저는 Local의 VScode에서 Code를 사용 할 것이기 때문에 DataFlow 사용하기 위한 환경을 구성하는 것부터 진행하도록 하겠습니다.

DataFlow를 사용하기 위해서는 아래 API들이 필요합니다. [추가해줍니다.]

설치 API 목록

Cloud Dataflow
Stackdriver
Cloud Storage
Cloud Storage JSON
BigQuery
Cloud Pub/Sub
Cloud Datastore
Cloud Resource Manager APIs

이후 새로운 Service Account를 생성합니다.

권한 : 소유자
KeyFile : Json
- KeyFilw을 Local로 받아놔야 합니다!

이제 GCS(Google Cloud Storage)를 생성합니다.

Storage Class : Standard
Single Region
- 가급적이면 비용적으로라도 BigQuery를 사용 할 Region과 맞춰주세요!
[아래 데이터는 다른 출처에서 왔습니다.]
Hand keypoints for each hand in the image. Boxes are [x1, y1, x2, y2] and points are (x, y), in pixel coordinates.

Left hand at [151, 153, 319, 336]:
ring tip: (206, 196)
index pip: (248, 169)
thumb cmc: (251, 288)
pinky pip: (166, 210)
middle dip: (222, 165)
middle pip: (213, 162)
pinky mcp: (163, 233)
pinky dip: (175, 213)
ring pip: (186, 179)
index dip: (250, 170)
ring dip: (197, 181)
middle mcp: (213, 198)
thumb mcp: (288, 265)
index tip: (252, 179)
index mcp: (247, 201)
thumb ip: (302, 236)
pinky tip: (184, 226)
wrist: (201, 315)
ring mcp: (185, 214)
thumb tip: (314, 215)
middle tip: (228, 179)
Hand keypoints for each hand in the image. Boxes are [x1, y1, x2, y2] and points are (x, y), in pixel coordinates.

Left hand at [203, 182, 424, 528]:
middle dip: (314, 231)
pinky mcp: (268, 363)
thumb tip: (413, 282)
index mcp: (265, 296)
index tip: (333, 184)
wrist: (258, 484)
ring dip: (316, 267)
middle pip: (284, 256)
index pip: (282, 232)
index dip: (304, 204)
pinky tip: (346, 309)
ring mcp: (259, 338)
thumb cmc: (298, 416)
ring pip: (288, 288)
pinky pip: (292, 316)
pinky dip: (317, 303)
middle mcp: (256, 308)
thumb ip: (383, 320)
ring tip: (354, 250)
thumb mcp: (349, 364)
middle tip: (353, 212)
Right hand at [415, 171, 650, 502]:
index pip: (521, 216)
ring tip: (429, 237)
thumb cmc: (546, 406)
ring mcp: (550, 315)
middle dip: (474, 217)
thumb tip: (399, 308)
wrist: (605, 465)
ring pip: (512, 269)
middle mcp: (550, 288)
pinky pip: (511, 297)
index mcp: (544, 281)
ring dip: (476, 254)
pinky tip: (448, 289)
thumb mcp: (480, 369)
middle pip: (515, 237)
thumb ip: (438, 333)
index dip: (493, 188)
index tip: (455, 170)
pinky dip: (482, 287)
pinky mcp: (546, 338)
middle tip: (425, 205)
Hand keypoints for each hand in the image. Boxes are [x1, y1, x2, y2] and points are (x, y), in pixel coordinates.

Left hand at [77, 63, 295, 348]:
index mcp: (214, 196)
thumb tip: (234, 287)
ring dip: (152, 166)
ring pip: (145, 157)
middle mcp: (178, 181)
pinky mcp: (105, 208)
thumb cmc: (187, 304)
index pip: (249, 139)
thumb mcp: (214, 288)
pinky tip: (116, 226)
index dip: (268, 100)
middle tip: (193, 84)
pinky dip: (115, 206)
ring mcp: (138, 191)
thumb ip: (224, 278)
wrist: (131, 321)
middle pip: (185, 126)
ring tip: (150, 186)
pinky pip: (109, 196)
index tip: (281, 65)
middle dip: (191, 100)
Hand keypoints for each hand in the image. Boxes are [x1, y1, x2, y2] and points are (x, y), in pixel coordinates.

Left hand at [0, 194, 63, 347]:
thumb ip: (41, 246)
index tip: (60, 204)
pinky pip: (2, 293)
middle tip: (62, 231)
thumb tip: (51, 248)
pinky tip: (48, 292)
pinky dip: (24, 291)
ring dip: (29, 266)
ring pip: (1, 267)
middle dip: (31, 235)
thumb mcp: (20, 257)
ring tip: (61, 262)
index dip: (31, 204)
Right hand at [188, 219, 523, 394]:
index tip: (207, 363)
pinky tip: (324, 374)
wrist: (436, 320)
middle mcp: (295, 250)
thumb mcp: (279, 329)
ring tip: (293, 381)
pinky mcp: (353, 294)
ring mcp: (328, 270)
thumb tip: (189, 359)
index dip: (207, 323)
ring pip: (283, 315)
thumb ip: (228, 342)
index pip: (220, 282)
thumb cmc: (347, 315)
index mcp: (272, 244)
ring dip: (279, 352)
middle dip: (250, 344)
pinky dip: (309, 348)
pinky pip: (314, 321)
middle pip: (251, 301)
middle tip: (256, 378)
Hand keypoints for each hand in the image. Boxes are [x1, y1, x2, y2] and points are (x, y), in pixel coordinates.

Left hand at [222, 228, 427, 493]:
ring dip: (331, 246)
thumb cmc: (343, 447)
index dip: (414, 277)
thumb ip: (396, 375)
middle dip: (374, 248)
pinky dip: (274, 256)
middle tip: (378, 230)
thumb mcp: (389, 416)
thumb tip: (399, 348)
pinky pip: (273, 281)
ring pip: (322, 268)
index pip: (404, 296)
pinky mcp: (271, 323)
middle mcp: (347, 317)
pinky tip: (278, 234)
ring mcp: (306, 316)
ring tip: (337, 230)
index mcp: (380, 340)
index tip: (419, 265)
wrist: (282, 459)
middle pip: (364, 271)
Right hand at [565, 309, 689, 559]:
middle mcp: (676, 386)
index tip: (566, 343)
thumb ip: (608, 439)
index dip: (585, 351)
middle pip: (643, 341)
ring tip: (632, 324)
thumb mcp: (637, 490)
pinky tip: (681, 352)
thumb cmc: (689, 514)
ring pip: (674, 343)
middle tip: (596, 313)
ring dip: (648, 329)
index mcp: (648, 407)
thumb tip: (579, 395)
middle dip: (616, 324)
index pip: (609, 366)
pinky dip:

최종적으로 Data를 적재 할 Bigquery DataSet을 생성합니다.

캡처2

BigQuery Project : lws-cloocus
BigQuery DataSet : Test

자 여기까지 간단한 환경설정은 완료되었고 Code를 설명하면서 추가적으로 보겠습니다.

👍 python code

최종적인 DataPipeline의 Python Code 입니다.

from __future__ import absolute_import
import argparse
import logging
import re
import apache_beam as beam
import json
import os

from apache_beam.io import ReadFromText
from apache_beam.io import WriteToText
from apache_beam.metrics import Metrics
from apache_beam.options.pipeline_options import PipelineOptions
from apache_beam.options.pipeline_options import SetupOptions
from apache_beam.options.pipeline_options import StandardOptions
from apache_beam.options.pipeline_options import GoogleCloudOptions
from apache_beam.pipeline import PipelineOptions
from google.cloud import storage
from google.oauth2 import service_account
import pandas as pd

# GCP Service Account Key env 윈도우에서는 환경변수로 설정가능
storage_client = storage.Client.from_service_account_json('C:\GCP\lws-cloocus-d4fde98375c7.json')
        
# for linux "service account key" 
#GOOGLE_APPLICATION_CREDENTIALS('/home/nasa1515/dataflow/lwskey.json')
# word length code

class WordExtractingDoFn(beam.DoFn):
def process(self, element):
    
    splited = element.split(',')
    writestring = ({'id': splited[0], 'price': splited[1], 'manufacturer': splited[2], 'condition': splited[3]})
    #writestring = {'splited[0], splited[1], splited[2], splited[3]'}
    return [writestring]

# parser option code
def run(argv=None, save_main_session=True):
 
parser = argparse.ArgumentParser()
parser.add_argument(
    '--input',dest='input',required=False,help='default'
    ,default='gs://storage_nasa1515/data/batch2.csv')
parser.add_argument(
    '--output',dest='output',required=False,help='default'
    ,default='lws-cloocus:nasa1515.batchtest')
 
known_args, pipeline_args = parser.parse_known_args(argv)
pipeline_options = PipelineOptions(pipeline_args)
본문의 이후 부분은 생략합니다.